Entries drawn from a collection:
______________________________
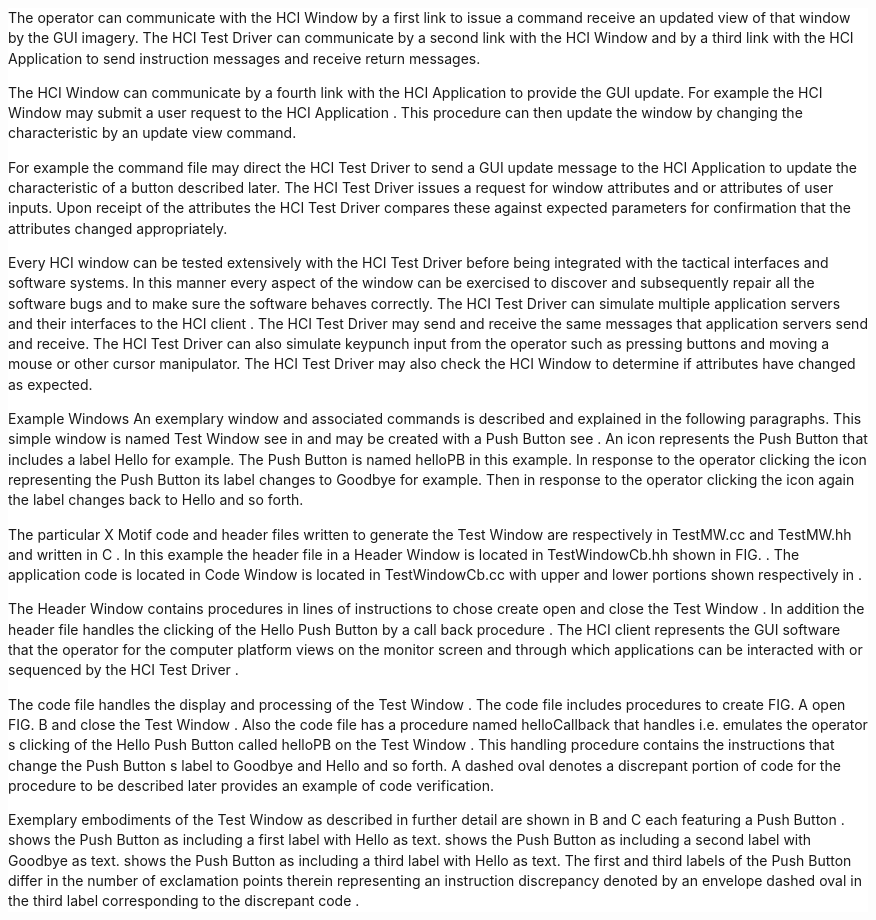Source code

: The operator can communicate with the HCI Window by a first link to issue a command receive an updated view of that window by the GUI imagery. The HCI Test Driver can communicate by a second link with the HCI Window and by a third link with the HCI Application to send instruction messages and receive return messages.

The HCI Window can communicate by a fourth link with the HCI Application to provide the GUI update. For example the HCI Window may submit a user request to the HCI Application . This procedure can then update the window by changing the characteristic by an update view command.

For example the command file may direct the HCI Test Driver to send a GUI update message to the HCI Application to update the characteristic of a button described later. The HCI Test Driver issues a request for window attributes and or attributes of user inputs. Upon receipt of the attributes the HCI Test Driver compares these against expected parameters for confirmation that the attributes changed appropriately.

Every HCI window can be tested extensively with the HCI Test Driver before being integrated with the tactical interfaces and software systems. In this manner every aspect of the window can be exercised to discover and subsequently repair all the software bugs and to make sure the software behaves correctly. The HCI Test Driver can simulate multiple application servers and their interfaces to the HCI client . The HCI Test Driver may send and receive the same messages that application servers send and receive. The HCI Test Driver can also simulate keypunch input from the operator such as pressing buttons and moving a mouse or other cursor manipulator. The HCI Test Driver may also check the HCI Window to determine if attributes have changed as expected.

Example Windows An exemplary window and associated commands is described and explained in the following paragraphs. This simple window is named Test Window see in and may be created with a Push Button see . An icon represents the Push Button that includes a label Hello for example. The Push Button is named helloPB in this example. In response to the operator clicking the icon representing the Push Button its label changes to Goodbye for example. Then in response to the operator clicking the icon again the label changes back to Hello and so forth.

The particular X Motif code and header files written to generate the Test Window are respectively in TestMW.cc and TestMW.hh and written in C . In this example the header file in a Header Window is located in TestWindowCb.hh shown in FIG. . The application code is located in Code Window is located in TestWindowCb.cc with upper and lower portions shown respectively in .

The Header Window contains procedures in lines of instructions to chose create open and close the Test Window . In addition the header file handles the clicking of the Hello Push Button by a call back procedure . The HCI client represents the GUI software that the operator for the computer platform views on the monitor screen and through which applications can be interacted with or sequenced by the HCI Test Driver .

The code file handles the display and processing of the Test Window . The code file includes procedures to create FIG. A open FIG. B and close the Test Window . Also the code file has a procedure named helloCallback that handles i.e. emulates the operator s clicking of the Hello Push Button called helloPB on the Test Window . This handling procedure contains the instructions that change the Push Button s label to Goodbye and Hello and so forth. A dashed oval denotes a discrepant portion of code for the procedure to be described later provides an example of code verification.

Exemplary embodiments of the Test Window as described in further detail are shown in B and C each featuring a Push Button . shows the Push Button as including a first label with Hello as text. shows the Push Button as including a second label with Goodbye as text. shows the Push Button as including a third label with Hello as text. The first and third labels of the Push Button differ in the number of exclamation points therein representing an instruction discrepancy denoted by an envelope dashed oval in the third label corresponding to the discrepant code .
______________________________
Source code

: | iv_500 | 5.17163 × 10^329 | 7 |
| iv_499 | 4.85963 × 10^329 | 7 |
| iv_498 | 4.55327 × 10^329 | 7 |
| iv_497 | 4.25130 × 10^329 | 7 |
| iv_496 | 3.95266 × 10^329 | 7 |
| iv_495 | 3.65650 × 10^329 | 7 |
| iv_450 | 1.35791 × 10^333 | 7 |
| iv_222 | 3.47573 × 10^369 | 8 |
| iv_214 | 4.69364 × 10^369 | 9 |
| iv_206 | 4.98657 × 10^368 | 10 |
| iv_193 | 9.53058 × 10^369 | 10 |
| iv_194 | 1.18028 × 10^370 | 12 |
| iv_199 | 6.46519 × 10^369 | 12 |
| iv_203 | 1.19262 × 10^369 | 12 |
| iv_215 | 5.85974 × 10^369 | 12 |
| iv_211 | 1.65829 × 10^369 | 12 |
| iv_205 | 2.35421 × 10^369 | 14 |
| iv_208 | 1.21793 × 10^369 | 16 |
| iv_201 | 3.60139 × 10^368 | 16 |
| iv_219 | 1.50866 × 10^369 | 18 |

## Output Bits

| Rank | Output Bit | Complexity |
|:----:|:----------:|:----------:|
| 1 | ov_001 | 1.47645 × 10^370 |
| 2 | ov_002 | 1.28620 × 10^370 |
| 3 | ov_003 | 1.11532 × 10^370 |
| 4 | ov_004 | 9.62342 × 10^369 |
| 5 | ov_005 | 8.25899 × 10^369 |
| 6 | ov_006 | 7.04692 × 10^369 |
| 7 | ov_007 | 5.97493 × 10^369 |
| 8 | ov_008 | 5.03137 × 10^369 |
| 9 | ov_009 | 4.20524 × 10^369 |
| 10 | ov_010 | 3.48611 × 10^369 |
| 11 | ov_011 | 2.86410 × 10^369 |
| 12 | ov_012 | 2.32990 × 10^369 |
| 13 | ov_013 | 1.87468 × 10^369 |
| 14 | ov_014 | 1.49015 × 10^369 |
______________________________
Revise the material between the lines holding "## Output Bits" and "1.49015 × 10^369 |", inclusive, by changing "Complexity" to "Cost" and leaving everything else as it is. Return only those lines.

## Output Bits

| Rank | Output Bit | Cost |
|:----:|:----------:|:----------:|
| 1 | ov_001 | 1.47645 × 10^370 |
| 2 | ov_002 | 1.28620 × 10^370 |
| 3 | ov_003 | 1.11532 × 10^370 |
| 4 | ov_004 | 9.62342 × 10^369 |
| 5 | ov_005 | 8.25899 × 10^369 |
| 6 | ov_006 | 7.04692 × 10^369 |
| 7 | ov_007 | 5.97493 × 10^369 |
| 8 | ov_008 | 5.03137 × 10^369 |
| 9 | ov_009 | 4.20524 × 10^369 |
| 10 | ov_010 | 3.48611 × 10^369 |
| 11 | ov_011 | 2.86410 × 10^369 |
| 12 | ov_012 | 2.32990 × 10^369 |
| 13 | ov_013 | 1.87468 × 10^369 |
| 14 | ov_014 | 1.49015 × 10^369 |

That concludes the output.